Myren received his BFA in Photography from the Massachusetts College of Art and Design and his MFA in Studio Art at the University of Connecticut.  His work is in numerous private, corporate and museum collections.

 

Bill Franson

Mason Dixon: American Fictions

We are pleased to be exhibiting Bill Franson’s newest series, Mason Dixon: American Fictions, a project he began in 2015. The original Line was formed in the 1760s to clarify property rights for two colonial families.  Later, North of the Mason-Dixon Line represented freedom for American slaves. At every mile along the Line, a granite stone was placed…looking for these markers, Franson discovered some had been moved, some were on private property, some deep in the woods.   

These black and white gelatin silver images feel timeless when one observes the architectural details of the homes and buildings. The Line passes through vast farmlands, coal country, factory towns, and suburbia; however, the downtown areas in many of these small towns reveal the reality of today’s economic struggles with many empty store fronts. Factory towns are almost empty. Franson’s exploration began with the concept of a line and ended up with his personal involvement with the communities and the people who lived there.  His images reveal people’s pride in place, connections to their deep religious beliefs, and a continuous commitment to their patriotism.   

Bill Franson studied at the Art Institute of Boston with a focus in documentary photography before transferring to Calvin College to earn a Bachelor of Arts degree in Philosophy. He worked as an in-house corporate photographer for fifteen years before establishing his own business. Bill was an Instructor at New England School of Photography until shortly before it closed and for the past ten years a professor of photography at Gordon College. In January 2019 he presented Mason Dixon: American Fictions in a public lecture at the deCordova Museum. His work is held in numerous public and private collections.

 

Alcove Gallery: Vanessa Leroy

Checklist

there’s a place i want to take you

We are honored to be exhibiting Leroy’s series, there’s a place i want to take you.  She has created a book of cloth cyanotypes of journal entries from the 5th grade, family scrapbook photographs, passing thoughts, as well as photos she has taken between 2014 and 2019.

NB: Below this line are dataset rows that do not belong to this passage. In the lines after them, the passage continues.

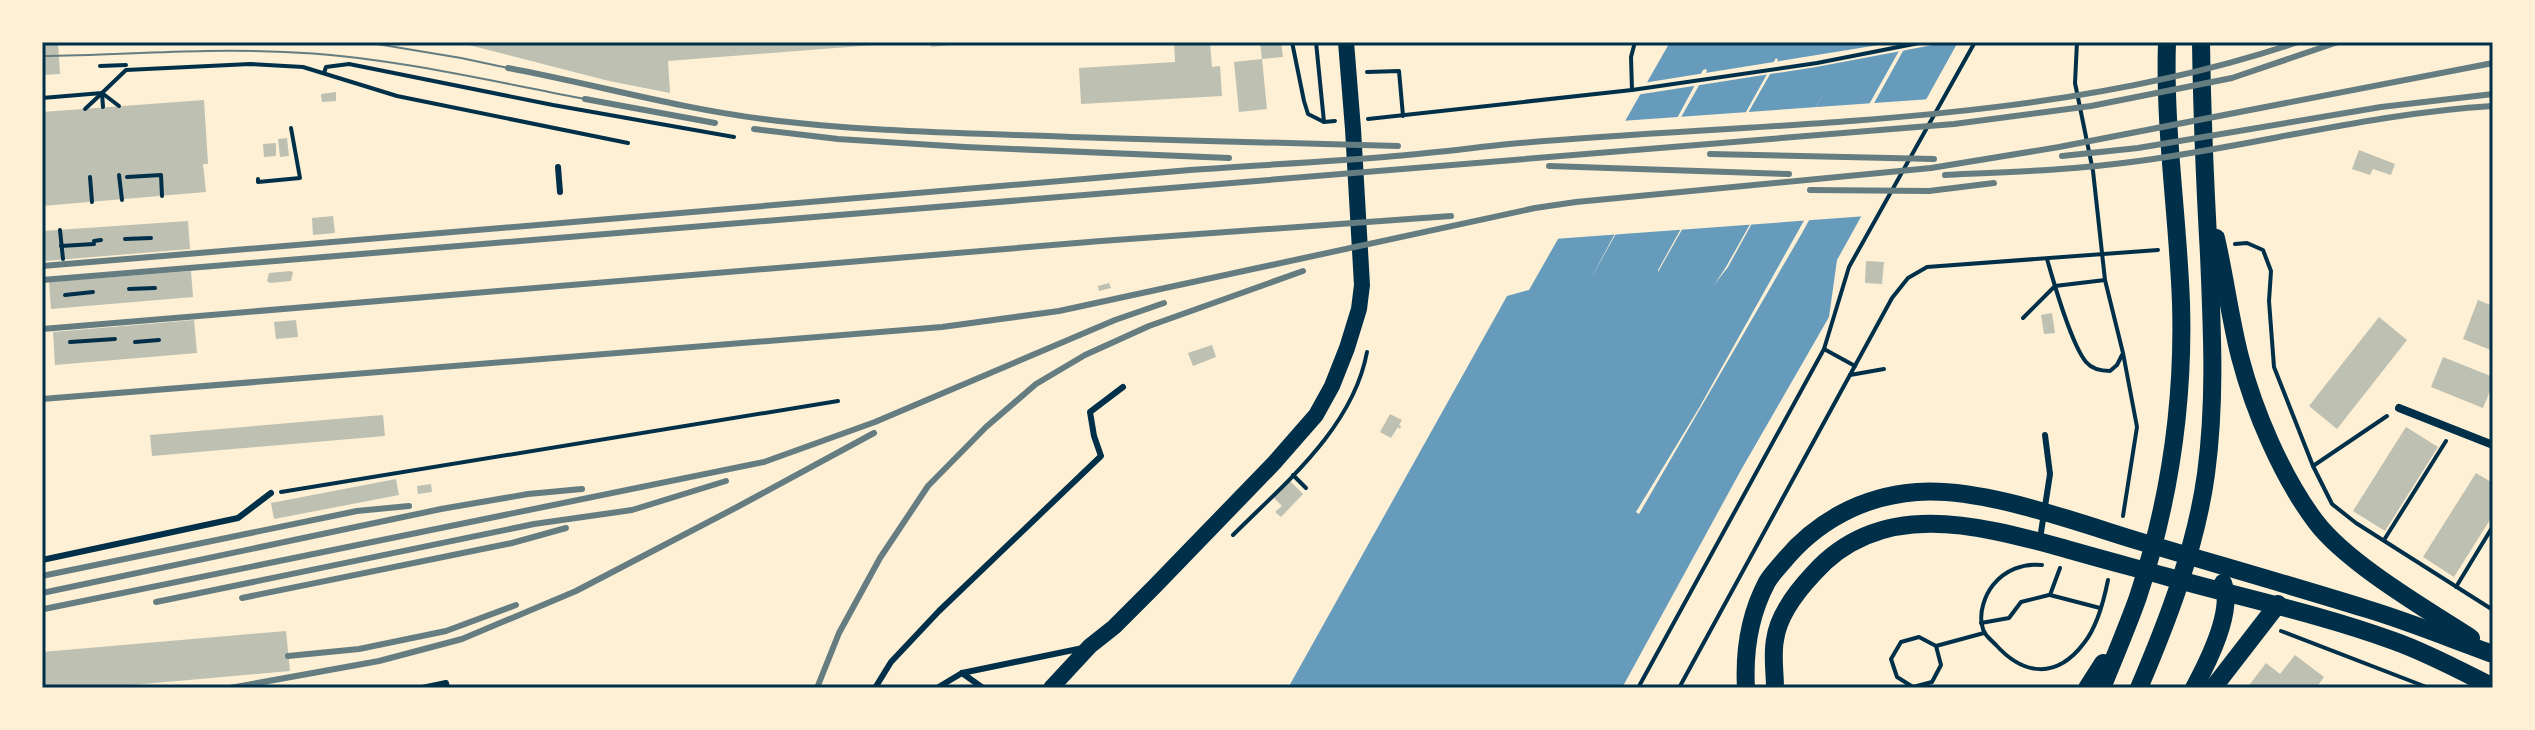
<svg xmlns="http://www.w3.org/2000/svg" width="2535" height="730" font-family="Merriweather,serif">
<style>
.water{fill:#669bbc;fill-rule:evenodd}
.pier{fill:#fdf0d5}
.building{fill:#bec0b2}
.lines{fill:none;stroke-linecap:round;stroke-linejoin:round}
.path{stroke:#003049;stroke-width:4}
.service{stroke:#003049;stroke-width:6}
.minor{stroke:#003049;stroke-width:8}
.secondary{stroke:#003049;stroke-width:16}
.primary{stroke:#003049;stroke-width:18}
.tram{stroke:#657d81;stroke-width:2}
.rail{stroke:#657d81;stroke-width:6}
.neatline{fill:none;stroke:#003049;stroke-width:3}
</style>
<rect width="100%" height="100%" fill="#fdf0d5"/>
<path class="water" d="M1670 42H1904L1699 408 1636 512 1639 514 1802 233 1908 42H1958L1837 260 1829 317 1741 470 1622 688H1288L1507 296 1529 290ZM1776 58 1778 60 1658 272V270ZM1706 69 1707 71 1590 280 1703 70ZM1827 87 1728 267 1714 285 1726 267Z"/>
<g class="pier">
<path d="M1897 42H1949L1816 67 1636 95 1643 83Z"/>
<path d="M1931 99 1867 216 1554 239 1621 121Z"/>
</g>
<g class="building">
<path d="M42 42H58L60 74 42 75Z"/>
<path d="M457 42H887V44L668 61 670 93 609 81Z"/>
<path d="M931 42H961V44L931 47Z"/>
<path d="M1174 42H1210L1212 67 1220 66 1222 96 1081 104 1079 68 1175 62Z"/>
<path d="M1260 42H1281L1283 57 1262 59Z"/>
<path d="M1262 59 1267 109 1239 112 1234 62Z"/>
<path d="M336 92V101L322 102 321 94Z"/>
<path d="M204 100 208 164H203L206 192 42 206V112Z"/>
<path d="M287 138 289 156 280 157 278 139Z"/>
<path d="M276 143V156L264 157 263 144Z"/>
<path d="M2359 150 2395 164 2391 175 2373 169 2370 175 2352 169Z"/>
<path d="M333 216 335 233 313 235 312 218Z"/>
<path d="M188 221 190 249 45 261 42 231Z"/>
<path d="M1866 261 1884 262 1882 284 1865 283Z"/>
<path d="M191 271 193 297 51 309 49 282Z"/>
<path d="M290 271 293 272 291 281 270 283 267 281 269 273Z"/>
<path d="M1109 283 1111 288 1099 291 1098 286Z"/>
<path d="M2478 300 2493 306V351L2463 339Z"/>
<path d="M2052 313 2055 333 2044 334 2041 315Z"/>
<path d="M2379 317 2407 340 2337 429 2309 406Z"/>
<path d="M194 320 197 353 55 365 53 332Z"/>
<path d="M296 320 298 337 276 339 274 322Z"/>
<path d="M1212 345 1216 357 1193 366 1188 353Z"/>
<path d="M2443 357 2493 377V384L2483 408 2431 387Z"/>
<path d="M1390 414 1402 420 1399 425 1401 426 1400 429 1398 427 1391 438 1380 432Z"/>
<path d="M383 415 385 436 152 456 150 435Z"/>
<path d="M2406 427 2438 447 2385 531 2353 511Z"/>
<path d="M2476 473 2493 483V515L2454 577 2423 557Z"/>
<path d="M396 479 399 495 274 519 271 503Z"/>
<path d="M1290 481 1303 494 1281 517 1275 512 1282 506 1274 498Z"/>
<path d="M431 484 432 492 418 494 417 486Z"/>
<path d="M286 631 290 671 98 688H42V652Z"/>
<path d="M2295 655 2324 677 2316 688H2247L2266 663 2280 674Z"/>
</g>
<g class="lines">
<g class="path">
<path d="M1292 42 1304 101 1308 114 1324 122 1335 121"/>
<path d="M1316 42 1324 122"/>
<path d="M2077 42 2075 83 2093 171 2105 280 2123 353 2137 427 2123 516"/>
<path d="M100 66 126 65"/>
<path d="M1367 72 1399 71 1403 116"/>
<path d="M324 73 326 67 349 64 553 105 734 137"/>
<path d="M1632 90 1631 57 1635 42"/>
<path d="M102 93 119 106"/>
<path d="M102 93 103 107"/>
<path d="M42 98 102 93 126 70 250 64 303 67 397 96 628 143"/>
<path d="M85 109 100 95"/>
<path d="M1368 119 1632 90 1817 63 1924 42"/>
<path d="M119 175 122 200"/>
<path d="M90 177 92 202"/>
<path d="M127 177 161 175 162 196"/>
<path d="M258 179V182L300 178 291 128"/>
<path d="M60 230 63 259"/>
<path d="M125 239 151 238"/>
<path d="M94 241 101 240"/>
<path d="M2235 244 2247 243 2263 250 2271 271 2269 301 2274 367 2313 466 2332 504 2356 523 2493 610"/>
<path d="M61 246 94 244"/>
<path d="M2047 259C2054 283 2071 344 2086 362 2092 369 2101 371 2110 371L2117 365 2122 355"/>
<path d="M129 289 155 288"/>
<path d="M65 295 93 292"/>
<path d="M2023 318 2055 286 2105 280"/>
<path d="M70 342 115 339"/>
<path d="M135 342 159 340"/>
<path d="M1824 349 1855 366"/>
<path d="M1850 375 1884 369"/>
<path d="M2313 466 2387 416"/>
<path d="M1293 475 1306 488"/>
<path d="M281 492 838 401"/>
<path d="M1233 535C1284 484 1353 428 1367 352"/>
<path d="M2384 540 2446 441"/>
<path d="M2042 565C2023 563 2005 570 1993 585 1985 595 1979 612 1982 625 1983 634 1990 639 1996 645 2024 676 2057 679 2084 643 2097 627 2104 600 2108 580"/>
<path d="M2060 568 2050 595 2100 608"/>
<path d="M2456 587 2493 526"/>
<path d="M1981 623 2009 618 2021 602 2049 595"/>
<path d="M2281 631 2429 688"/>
<path d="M1936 646 1941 665 1932 682 1913 687 1897 677 1891 659 1901 642 1919 637 1936 646 1984 633"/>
<path d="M1638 688 1824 349 1849 267 1975 42"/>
<path d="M1679 688 1892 298 1908 278 1927 267 2158 250"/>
</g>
<g class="service">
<path d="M558 167 560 192"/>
<path d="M2040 539 2050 474 2045 435"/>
<path d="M42 560 238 518 271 493"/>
<path d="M962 673 983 688"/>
<path d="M422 688 446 683 447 688"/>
<path d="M875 688 891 662 939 611 1101 456 1094 436 1090 412 1123 387"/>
<path d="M937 688 962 673 1083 648"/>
</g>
<path class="minor" d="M2399 408 2493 445"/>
<path class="secondary" d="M1051 688 1090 646 1114 627 1154 587 1274 463 1316 415 1332 386 1347 348 1359 309 1362 285 1353 129 1346 42"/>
<g class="primary">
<path d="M2216 238C2225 277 2230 318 2240 357 2254 411 2282 477 2316 522 2347 563 2426 609 2471 638"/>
<path d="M1746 688C1744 652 1750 614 1767 582 1771 575 1777 569 1782 563 1816 521 1863 496 1917 492 1981 487 2073 521 2135 540 2212 563 2290 585 2367 609 2410 622 2451 639 2493 654"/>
<path d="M1775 688C1775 673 1772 655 1775 640 1778 615 1798 590 1814 573 1881 498 1978 525 2063 548 2097 558 2132 567 2168 577 2243 598 2320 614 2394 641 2428 653 2461 671 2493 687"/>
<path d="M2087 688 2103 663"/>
<path d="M2102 688C2114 658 2127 628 2138 597 2169 503 2184 403 2181 303 2178 217 2164 129 2167 42"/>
<path d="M2139 688C2168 620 2196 547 2206 474 2216 400 2212 328 2209 255 2205 184 2202 113 2201 42"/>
<path d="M2194 688C2208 662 2234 611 2223 583"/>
<path d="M2213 688 2278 604"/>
</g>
<g class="tram">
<path d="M42 42H53"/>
<path d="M365 42 461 58 508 68"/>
<path d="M42 56C123 55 204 48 285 52 386 56 486 80 585 99"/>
</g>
<g class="rail">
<path d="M508 68C593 84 677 108 763 119 865 132 969 133 1071 137 1180 140 1289 144 1398 146"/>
<path d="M585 99 715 123"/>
<path d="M754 129 838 139 965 147 1229 158"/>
<path d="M1710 154 1934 159"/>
<path d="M2062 156 2138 148 2381 107 2493 94"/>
<path d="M1549 166 1789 174"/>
<path d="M1945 175C2009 172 2074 170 2139 161 2257 145 2374 113 2493 106"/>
<path d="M1810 190 1929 191 1994 183"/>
<path d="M42 266C425 236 807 201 1190 170 1258 165 1327 162 1395 156 1433 153 1471 148 1509 144 1771 121 2047 127 2298 42"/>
<path d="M42 280 1954 124 2091 106 2232 78 2338 42"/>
<path d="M42 329 1101 241 1451 216"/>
<path d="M42 399 942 327 1059 311 1535 208 1576 202 1931 168 2059 147 2493 63"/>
<path d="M42 576 357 511 409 506"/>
<path d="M42 593 441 509 528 494 582 489"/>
<path d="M242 598 512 543 566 528"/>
<path d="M156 602 534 524 632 510 726 481"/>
<path d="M44 609 764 462 875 422 1115 320 1164 303"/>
<path d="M288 656 359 649 446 631 516 605"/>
<path d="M230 688 379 661 462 639 576 591 739 506 874 433"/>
<path d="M817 688 839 633 880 558 928 486 986 427 1036 384 1085 355 1149 326 1303 271"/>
</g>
</g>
<rect width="2535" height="730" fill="none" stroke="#fdf0d5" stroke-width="88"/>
<rect x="44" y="44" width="2447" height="642" class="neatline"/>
</svg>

I wanted to re-contextualize these images by exposing them to light, creating diptychs, inserting test + illustrations, and binding the timeline with thread…I see photography as a tool for social justice, and with it I hope to create worlds that people feel as though they can enter and draw from, as well as provide a look into an experience that they may not personally recognize. -VL 2019

We share a young girl’s diary of her experiences and balance that against what is the reality of today.  We will be showing both Leroy’s handmade book as well as individual pieces.

Vanessa Leroy is a 23-year-old photographer from Waltham, Massachusetts. She is currently completing her Bachelor of Fine Arts in Photography at the Massachusetts College of Art and Design. She remains on the hunt for new ways of seeing, remembering, and altering the world through photography. She is drawn to image making because of the power it holds to create nuanced representation for marginalized people and uplift their stories.